John Crowley stretched out on the sidewalk in front of the MASH Village homeless shelter and sighed.

For two years, the middle-aged man has been living in shelters and on the streets.

The city of Las Vegas -- the lead local government in conducting the area's census -- is planning to make sure that Crowley along with every other homeless person in the Las Vegas Valley is counted during the 2000 census.

A budget of $45,850 is anticipated, using contributions from Las Vegas, Clark County, Henderson and North Las Vegas. Part of the budget will be used to hire people to fan out all over the valley and count the homeless.

Additionally, 500 homeless people will be selected for a survey of their needs, background and reason for being homeless.

Developing accurate figures on the number of homeless people is important because the federal government determines how much funding an area receives for social service programs based on those numbers, said John Schlegal, assistant director of the Clark County Department of Comprehensive Planning. Schlegal also noted that the census determines how many representatives Nevada will have in Congress.

The counting job will not be easy.

"Homeless people are difficult to count. If someone asked me if I was homeless, I'd tell them the truth. But a lot of people with families are so ashamed they wouldn't tell the truth," Crowley said.

But Ken Johnson, manager of the Las Vegas Census Office, said he is optimistic there will be an accurate homeless count.

"The plan is to count every single homeless person in the community," he said. "If we have enough workers out there counting we can do it.

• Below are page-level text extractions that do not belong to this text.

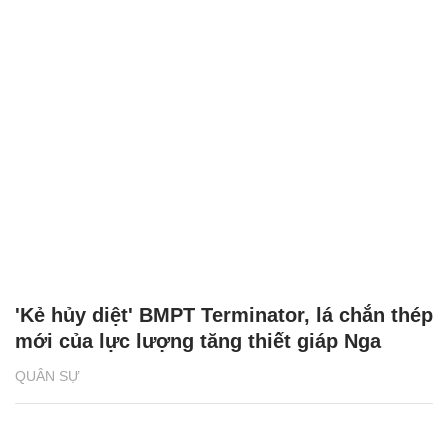
'Kẻ hủy diệt' BMPT Terminator, lá chắn thép
mới của lực lượng tăng thiết giáp Nga
QUÂN SỰ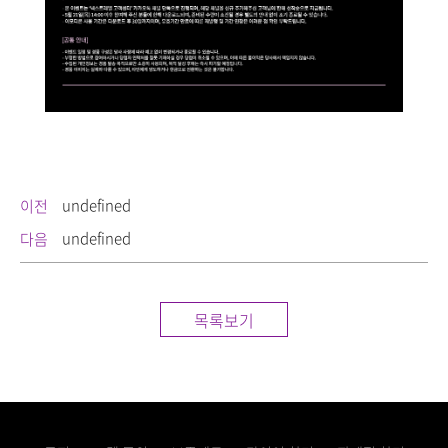
undefined
이전
undefined
다음
목록보기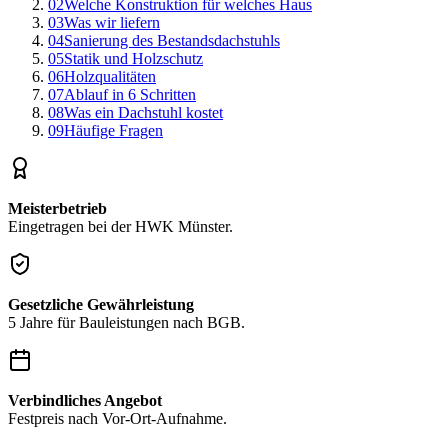
02
Welche Konstruktion für welches Haus
03
Was wir liefern
04
Sanierung des Bestandsdachstuhls
05
Statik und Holzschutz
06
Holzqualitäten
07
Ablauf in 6 Schritten
08
Was ein Dachstuhl kostet
09
Häufige Fragen
Meisterbetrieb
Eingetragen bei der HWK Münster.
Gesetzliche Gewährleistung
5 Jahre für Bauleistungen nach BGB.
Verbindliches Angebot
Festpreis nach Vor-Ort-Aufnahme.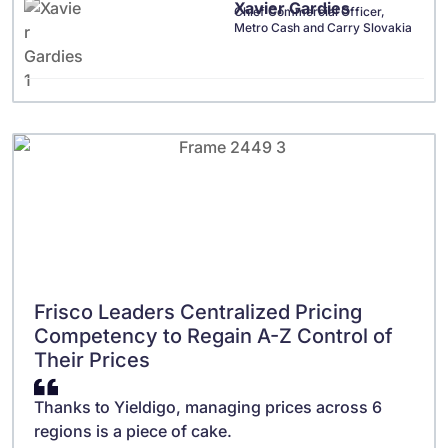
Xavier Gardies
Chief Commercial Officer,
Metro Cash and Carry Slovakia
Frisco Leaders Centralized Pricing
Competency to Regain A-Z Control of
Their Prices
Thanks to Yieldigo, managing prices across 6
regions is a piece of cake.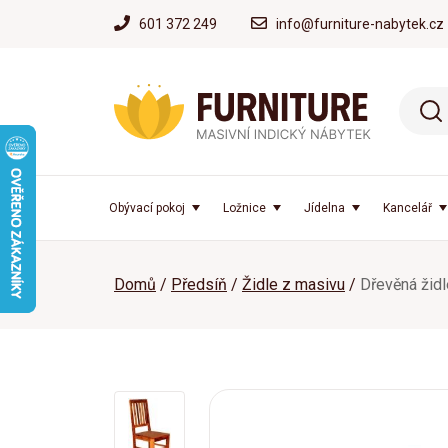
601 372 249
info@furniture-nabytek.cz
Obývací pokoj
Ložnice
Jídelna
Kancelář
Domů
Předsíň
Židle z masivu
Dřevěná židl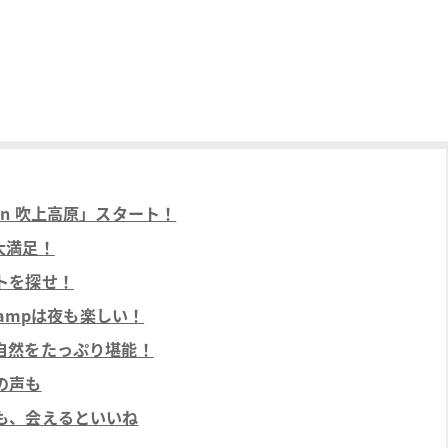
9 in 吹上高原」スタート！
大満足！
トを探せ！
Campは夜も楽しい！
自然をたっぷり堪能！
の声も
も、会えるといいね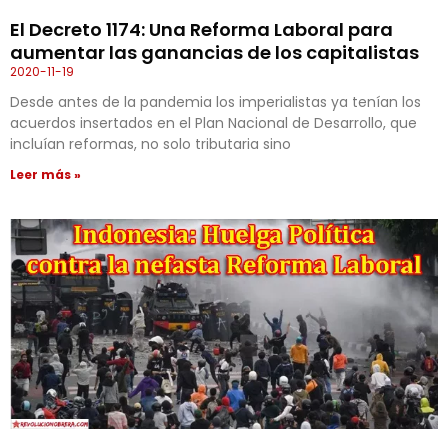
El Decreto 1174: Una Reforma Laboral para
aumentar las ganancias de los capitalistas
2020-11-19
Desde antes de la pandemia los imperialistas ya tenían los
acuerdos insertados en el Plan Nacional de Desarrollo, que
incluían reformas, no solo tributaria sino
Leer más »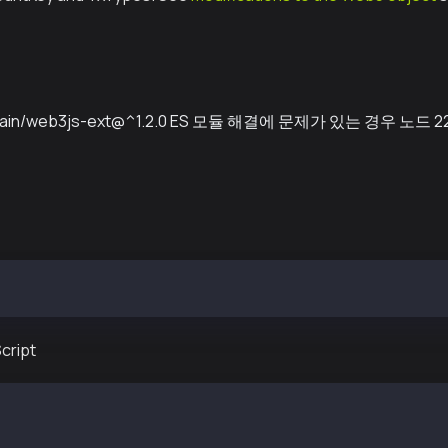
hain/web3js-ext@^1.2.0 ES 모듈 해결에 문제가 있는 경우 노
l --save @kaiachain/web3js-ext
cript
eb3 } from "@kaiachain/web3js-ext";
 = new Web3("https://public-en-kairos.node.kaia.io");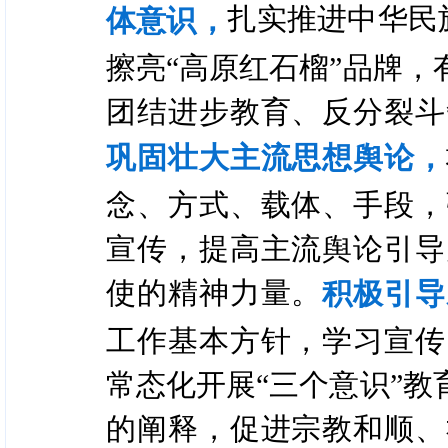
扎实推进中华民
体意识，
擦亮“高原红石榴”品牌
团结进步教育、反分裂斗
巩固壮大主流思想舆论，
念、方式、载体、手段，
宣传，提高主流舆论引导
使的精神力量。
积极引导
工作基本方针，学习宣传
常态化开展“三个意识”
的阐释，促进宗教和顺、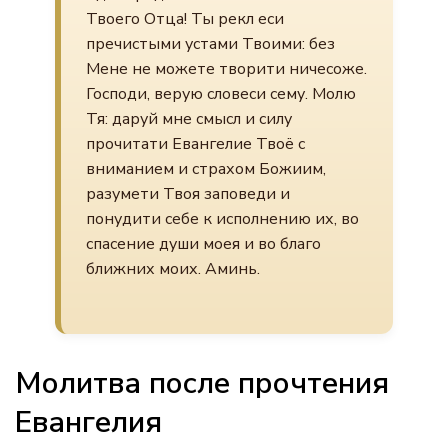
Твоего Отца! Ты рекл еси
пречистыми устами Твоими: без
Мене не можете творити ничесоже.
Господи, верую словеси сему. Молю
Тя: даруй мне смысл и силу
прочитати Евангелие Твоё с
вниманием и страхом Божиим,
разумети Твоя заповеди и
понудити себе к исполнению их, во
спасение души моея и во благо
ближних моих. Аминь.
Молитва после прочтения
Евангелия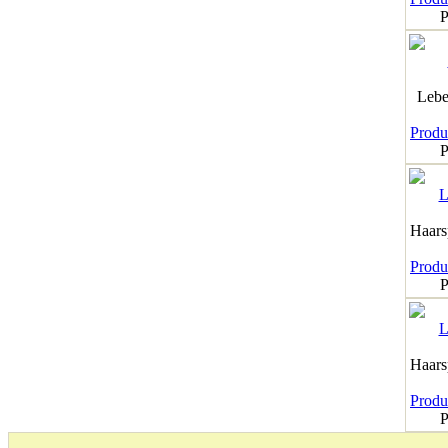
P
Lebe
Produk
P
Haar
Produk
P
Haar
Produk
P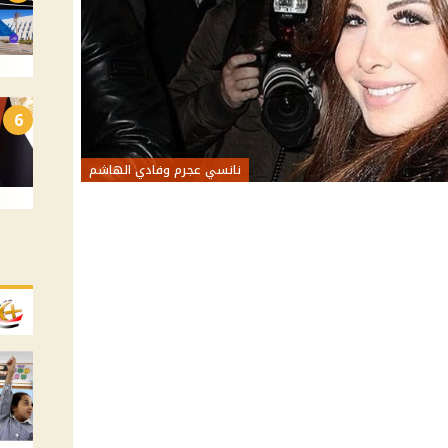
6
نانسي عجرم وفادي الهاشم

It will all be in one 24- or 48-hour blitz."

The count will take place sometime before April 1, said Sharon Segerblom, director of the Neighborhood Services Department for the city of Las Vegas.

"It is very important that we have an accurate count of how many homeless people are out there so we can do a better job of providing services to them," she said. "The city of Las Vegas alone spent $2 million to help the homeless last year. We hear a lot of numbers bandied around, but we really don't know how many people are out there."

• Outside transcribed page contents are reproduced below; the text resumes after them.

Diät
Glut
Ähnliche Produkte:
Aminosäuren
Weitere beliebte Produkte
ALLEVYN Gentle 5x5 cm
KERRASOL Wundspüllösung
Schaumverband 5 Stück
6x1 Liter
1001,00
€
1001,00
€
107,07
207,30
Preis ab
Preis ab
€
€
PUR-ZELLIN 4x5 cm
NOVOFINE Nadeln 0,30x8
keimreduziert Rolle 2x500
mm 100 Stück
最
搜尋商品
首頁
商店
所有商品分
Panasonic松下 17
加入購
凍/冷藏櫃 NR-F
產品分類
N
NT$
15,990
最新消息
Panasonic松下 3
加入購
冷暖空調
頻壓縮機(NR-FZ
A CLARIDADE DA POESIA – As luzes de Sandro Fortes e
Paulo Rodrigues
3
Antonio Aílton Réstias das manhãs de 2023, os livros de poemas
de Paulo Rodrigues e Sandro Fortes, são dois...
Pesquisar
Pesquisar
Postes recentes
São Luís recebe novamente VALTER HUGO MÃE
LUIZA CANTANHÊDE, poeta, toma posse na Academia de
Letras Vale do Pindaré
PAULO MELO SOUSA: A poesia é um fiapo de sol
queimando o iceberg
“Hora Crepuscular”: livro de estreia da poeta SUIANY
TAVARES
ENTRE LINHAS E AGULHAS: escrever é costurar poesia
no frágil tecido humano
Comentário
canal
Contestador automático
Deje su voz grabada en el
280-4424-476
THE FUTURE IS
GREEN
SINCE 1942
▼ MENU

Social service agencies estimate there are 17,000 homeless people in the Las Vegas Valley.

"That's a consensus number that all of the different charities feel fairly comfortable with," Sumner Dodge, spokesman for the Salvation Army, said. "But we really don't know how many homeless people are out there."

While Johnson said he does not know how many workers will be needed to do the homeless count, he said the plan now is to primarily use UNLV students.

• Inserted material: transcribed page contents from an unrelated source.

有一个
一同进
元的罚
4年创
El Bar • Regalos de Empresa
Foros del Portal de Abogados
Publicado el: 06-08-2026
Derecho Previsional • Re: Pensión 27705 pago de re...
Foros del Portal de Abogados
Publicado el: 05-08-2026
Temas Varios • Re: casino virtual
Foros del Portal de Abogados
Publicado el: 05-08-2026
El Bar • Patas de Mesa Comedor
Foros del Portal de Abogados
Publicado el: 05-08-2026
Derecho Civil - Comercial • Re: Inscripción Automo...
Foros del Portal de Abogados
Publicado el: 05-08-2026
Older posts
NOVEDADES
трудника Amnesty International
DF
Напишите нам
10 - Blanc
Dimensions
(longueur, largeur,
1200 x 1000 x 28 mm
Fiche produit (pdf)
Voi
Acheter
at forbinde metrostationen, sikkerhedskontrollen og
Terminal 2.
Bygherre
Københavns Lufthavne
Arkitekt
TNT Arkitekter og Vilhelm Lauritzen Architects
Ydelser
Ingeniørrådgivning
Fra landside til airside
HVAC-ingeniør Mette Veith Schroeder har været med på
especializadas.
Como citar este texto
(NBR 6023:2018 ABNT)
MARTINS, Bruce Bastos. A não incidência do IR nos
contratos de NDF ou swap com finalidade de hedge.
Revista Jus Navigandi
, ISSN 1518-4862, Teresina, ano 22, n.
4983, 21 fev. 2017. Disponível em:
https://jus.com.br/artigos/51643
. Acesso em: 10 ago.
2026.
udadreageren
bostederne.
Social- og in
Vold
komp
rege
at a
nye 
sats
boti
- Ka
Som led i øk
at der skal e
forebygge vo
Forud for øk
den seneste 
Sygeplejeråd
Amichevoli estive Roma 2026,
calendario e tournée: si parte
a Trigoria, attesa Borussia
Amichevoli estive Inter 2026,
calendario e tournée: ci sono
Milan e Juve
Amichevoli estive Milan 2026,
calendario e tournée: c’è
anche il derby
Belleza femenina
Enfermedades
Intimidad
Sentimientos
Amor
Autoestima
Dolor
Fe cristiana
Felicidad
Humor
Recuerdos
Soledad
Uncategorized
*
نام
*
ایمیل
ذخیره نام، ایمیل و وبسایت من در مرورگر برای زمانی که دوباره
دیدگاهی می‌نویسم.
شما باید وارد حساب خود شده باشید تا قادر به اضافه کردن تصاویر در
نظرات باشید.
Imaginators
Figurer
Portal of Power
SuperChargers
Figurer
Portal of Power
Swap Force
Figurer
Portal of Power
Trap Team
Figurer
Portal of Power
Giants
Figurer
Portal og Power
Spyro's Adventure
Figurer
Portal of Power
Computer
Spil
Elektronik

This plan has major problems, said Ken Robinson, director of MASH Village, a Las Vegas homeless shelter and outreach center.

"Homeless people live in some pretty scary and dangerous places. I have a hard time seeing a bunch of college students, who don't have much experience working with the homeless population, going out and counting all of these people," he said.

Johnson said area social service agencies will advise his office about ways to locate people living on the streets.

But Marlene Richter, director of social services for Catholic Charities of Southern Nevada, said she is skeptical that the census will accurately count the homeless population.

"People like to think all homeless people are in shelters. That is just not the case," she said. "I would guess that maybe half of the homeless population is actually being served by social service agencies. This is a population of survivors. They are very good at hiding."

Dodge said he, too, is skeptical that an accurate count of the homeless can be made.

"Homeless people live in hundreds of places -- nobody knows where all of those places are. They are an incredibly difficult group to locate," he said.

"In some cities back in 1990 the census takers did a horrible job. They just went into homeless shelters one night and counted how many people were there. They then said that was how many homeless people there were."